PROBLEM TO WORK ON >> Please print every line of the listing below exactly as it appears, leaving out the pictures.

RECORDS FOR THIS EXERCISE >>
• • • •

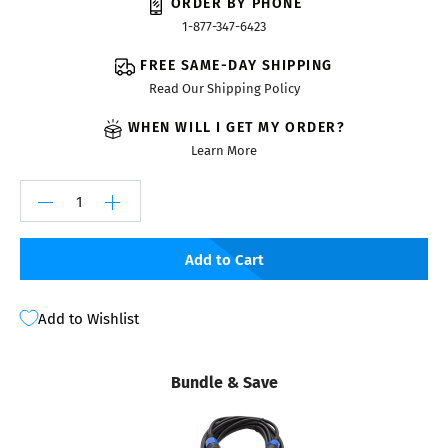
ORDER BY PHONE
1-877-347-6423
FREE SAME-DAY SHIPPING
Read Our Shipping Policy
WHEN WILL I GET MY ORDER?
Learn More
Add to Cart
Add to Wishlist
Bundle & Save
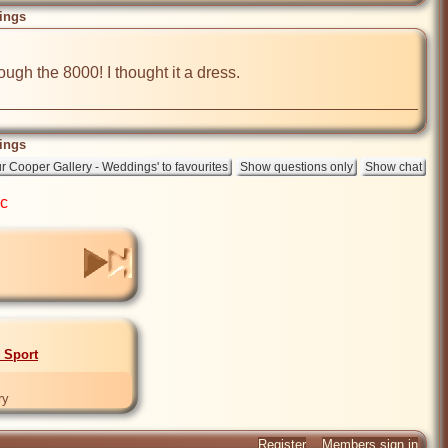
ings
gh the 8000! I thought it a dress.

• • • •

SOLUTION >>
ORDER BY PHONE
1-877-347-6423
FREE SAME-DAY SHIPPING
Read Our Shipping Policy
WHEN WILL I GET MY ORDER?
Learn More
Add to Cart
Add to Wishlist
Bundle & Save
ings
gh the 8000! I thought it a dress.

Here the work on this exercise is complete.